----- Available data -----
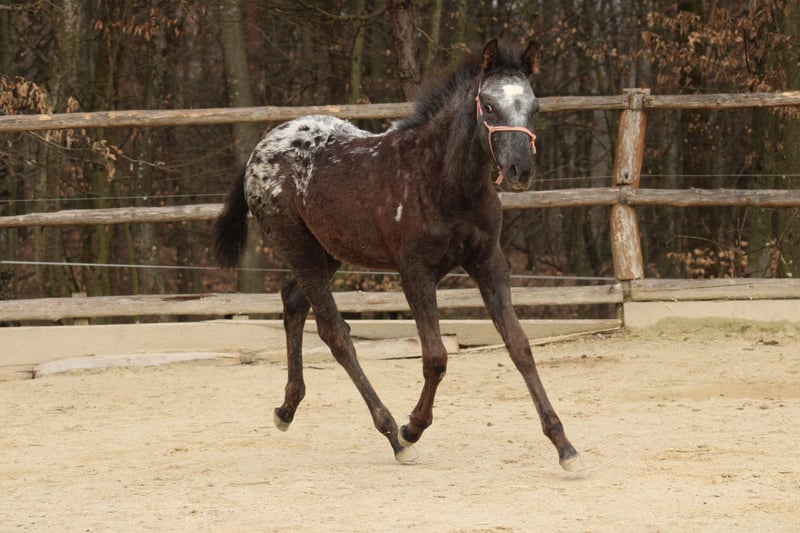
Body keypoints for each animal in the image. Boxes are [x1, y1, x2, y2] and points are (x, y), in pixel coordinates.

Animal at [214, 39, 583, 471]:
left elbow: (520, 347)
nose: (519, 169)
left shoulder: (489, 262)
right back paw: (391, 433)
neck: (444, 181)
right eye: (489, 106)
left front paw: (564, 445)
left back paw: (286, 409)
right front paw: (412, 428)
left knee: (293, 301)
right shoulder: (415, 272)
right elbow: (436, 357)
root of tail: (261, 149)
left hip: (330, 250)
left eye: (535, 107)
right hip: (297, 246)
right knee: (335, 333)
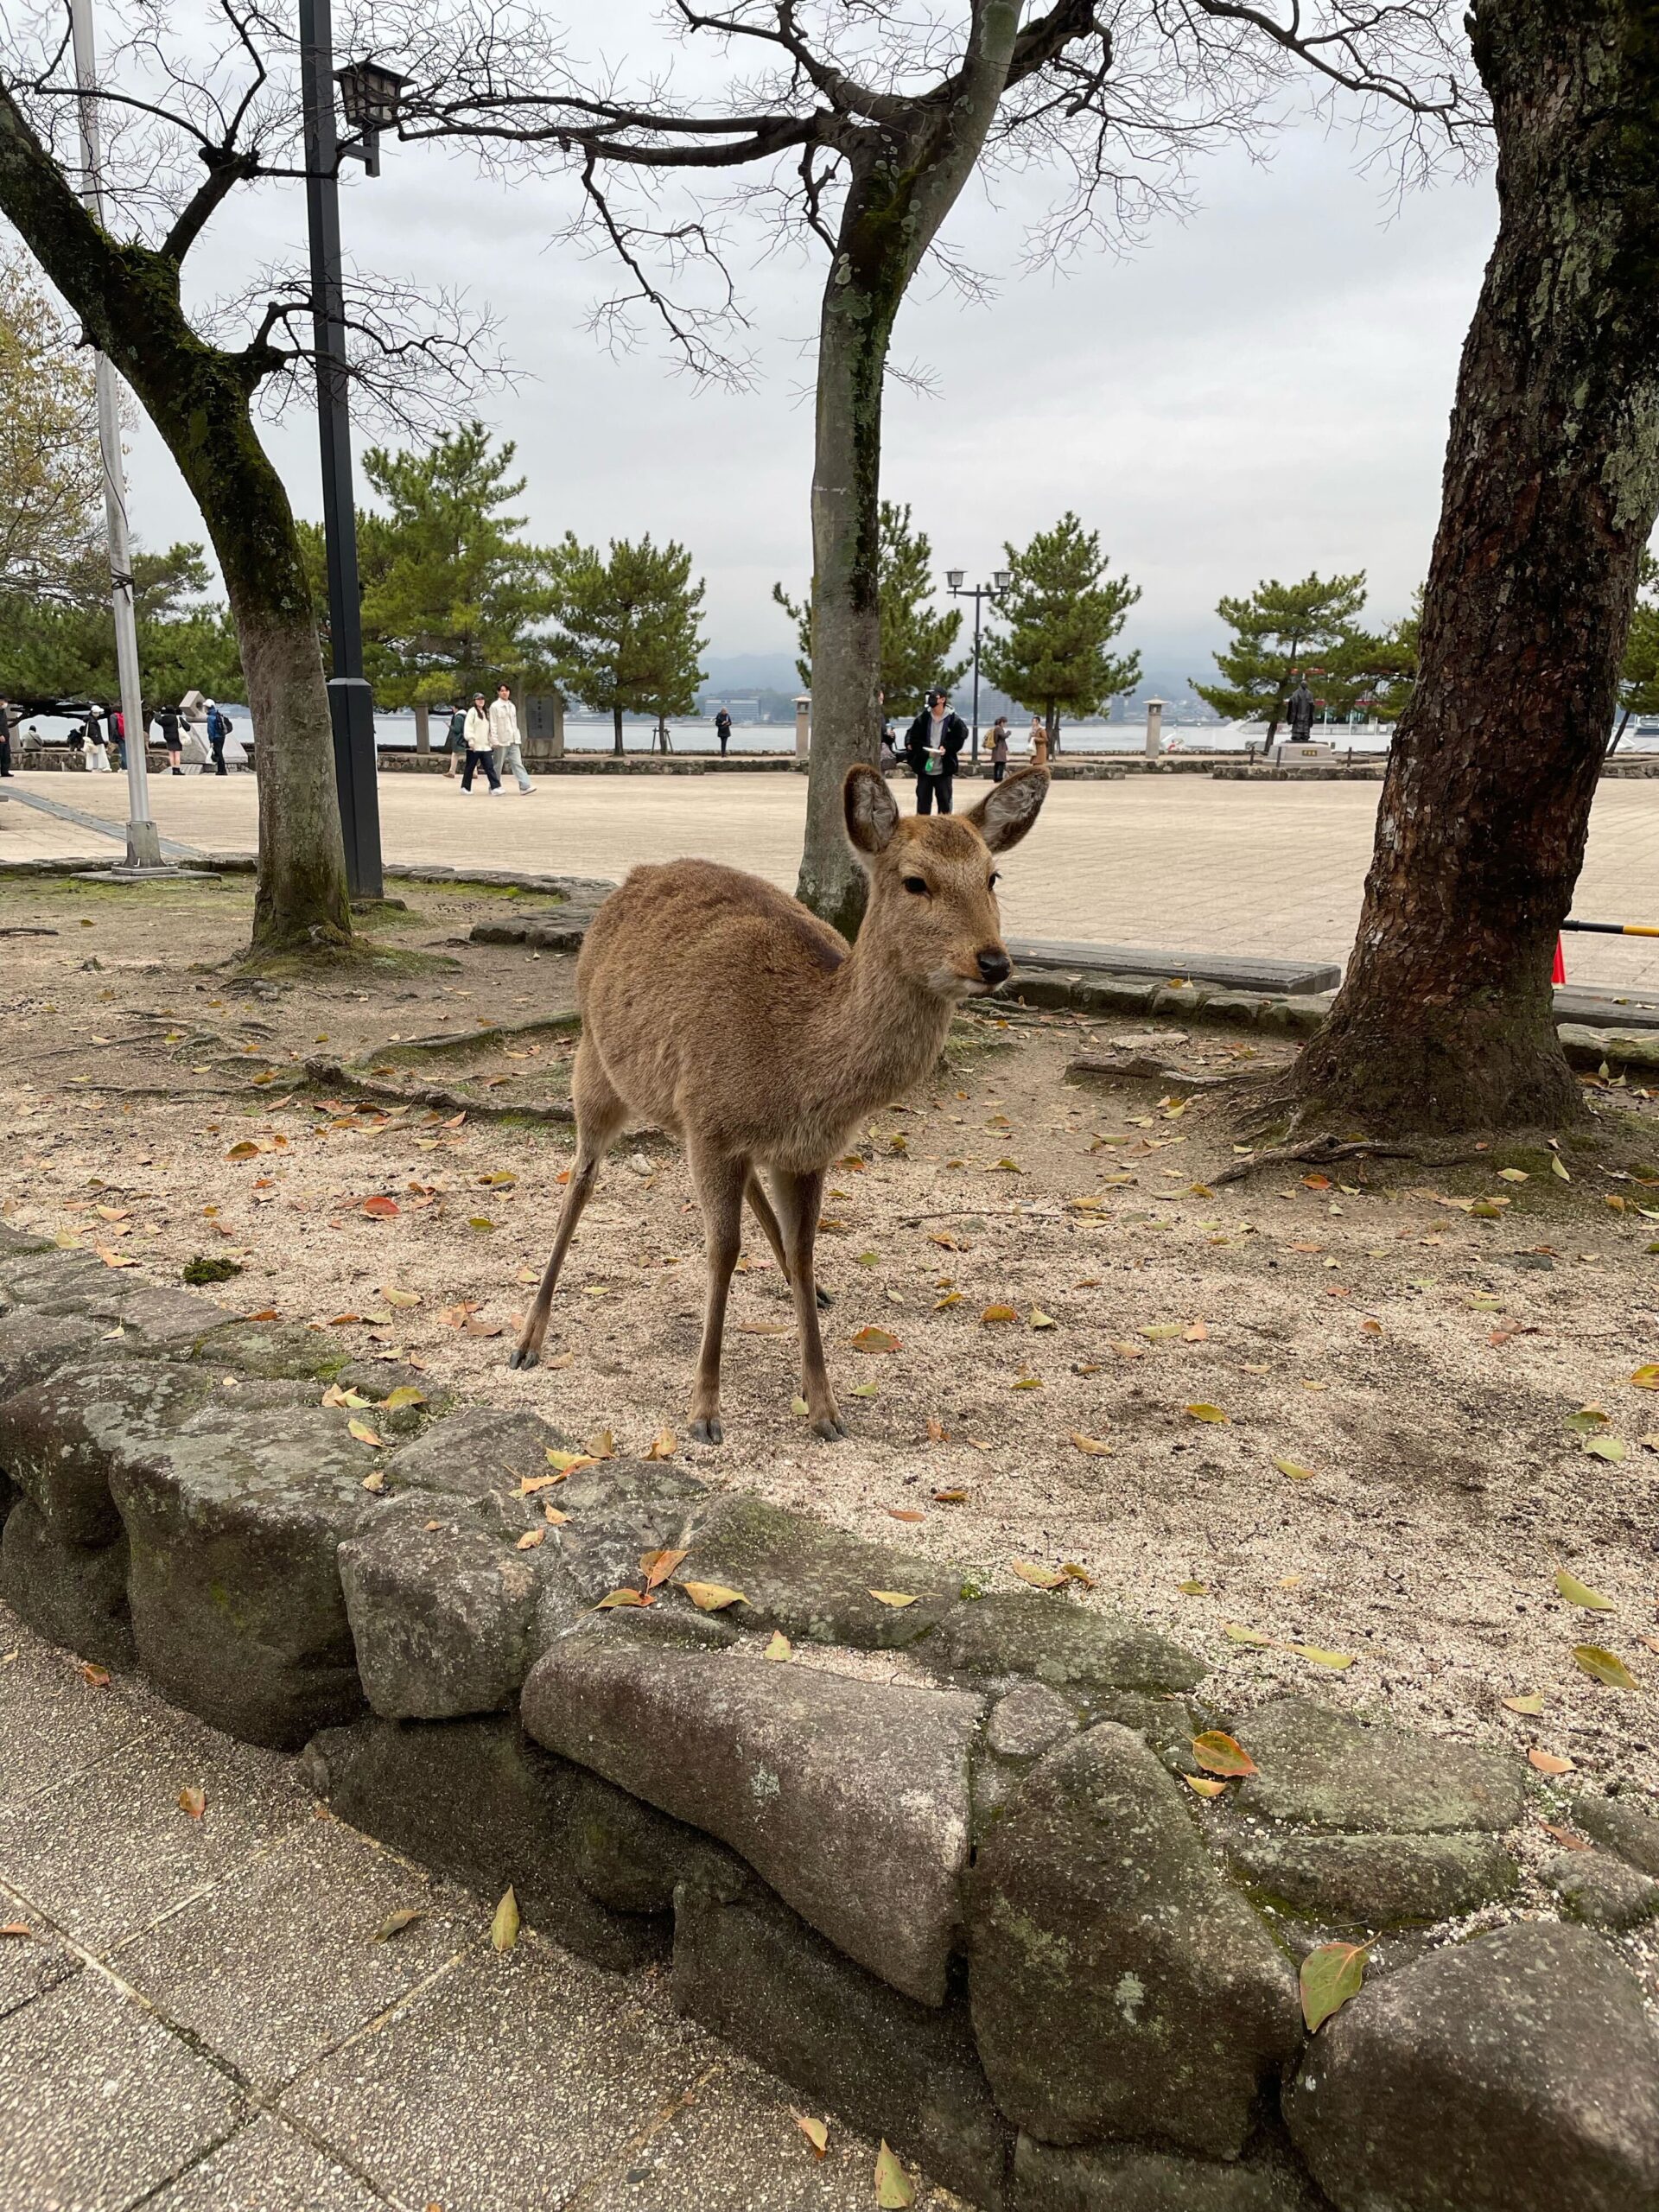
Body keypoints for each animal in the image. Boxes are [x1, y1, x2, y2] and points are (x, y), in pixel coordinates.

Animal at [511, 765, 1052, 1451]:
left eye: (992, 877)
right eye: (915, 881)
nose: (994, 961)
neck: (795, 1064)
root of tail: (632, 877)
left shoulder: (800, 1150)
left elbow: (802, 1247)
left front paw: (824, 1407)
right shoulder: (711, 1124)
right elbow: (721, 1252)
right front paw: (704, 1411)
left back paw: (813, 1293)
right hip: (595, 1064)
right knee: (579, 1178)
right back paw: (528, 1339)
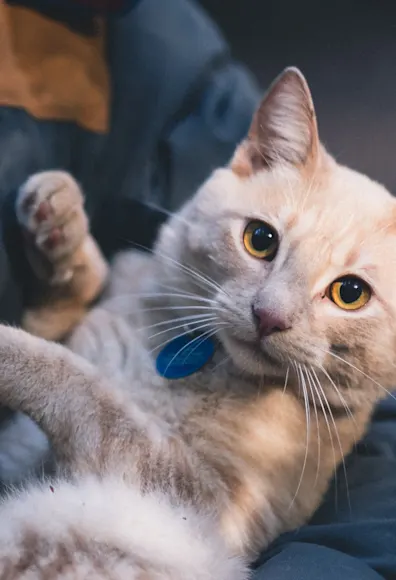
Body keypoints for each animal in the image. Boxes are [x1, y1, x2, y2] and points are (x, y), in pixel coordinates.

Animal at [0, 67, 392, 576]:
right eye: (260, 239)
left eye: (350, 294)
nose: (269, 316)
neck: (202, 363)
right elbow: (69, 308)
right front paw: (59, 221)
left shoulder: (193, 498)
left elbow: (84, 388)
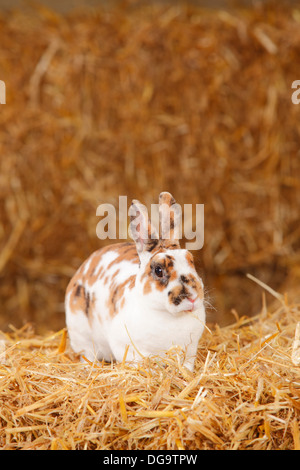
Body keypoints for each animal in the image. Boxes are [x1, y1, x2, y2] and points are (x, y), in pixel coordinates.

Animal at [65, 191, 206, 370]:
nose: (193, 298)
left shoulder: (190, 350)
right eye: (158, 270)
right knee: (87, 355)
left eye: (191, 260)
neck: (168, 315)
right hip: (81, 337)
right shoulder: (129, 349)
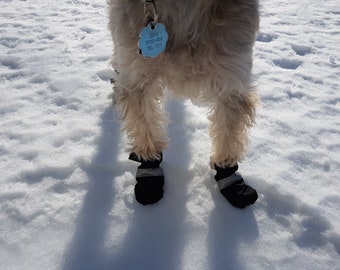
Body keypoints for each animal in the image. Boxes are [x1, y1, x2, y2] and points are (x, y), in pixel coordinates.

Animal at [109, 0, 260, 209]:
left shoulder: (232, 78)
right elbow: (145, 127)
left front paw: (228, 174)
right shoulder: (136, 75)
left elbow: (229, 134)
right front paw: (149, 170)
-----
Task item – Show every line from the entries above in which the word "elbow" appears.

Result of this task –
left elbow: (520, 347)
right elbow: (436, 357)
left elbow: (802, 1247)
right elbow: (721, 1252)
right elbow: (69, 308)
left elbow: (84, 388)
right elbow: (145, 127)
left elbow: (229, 134)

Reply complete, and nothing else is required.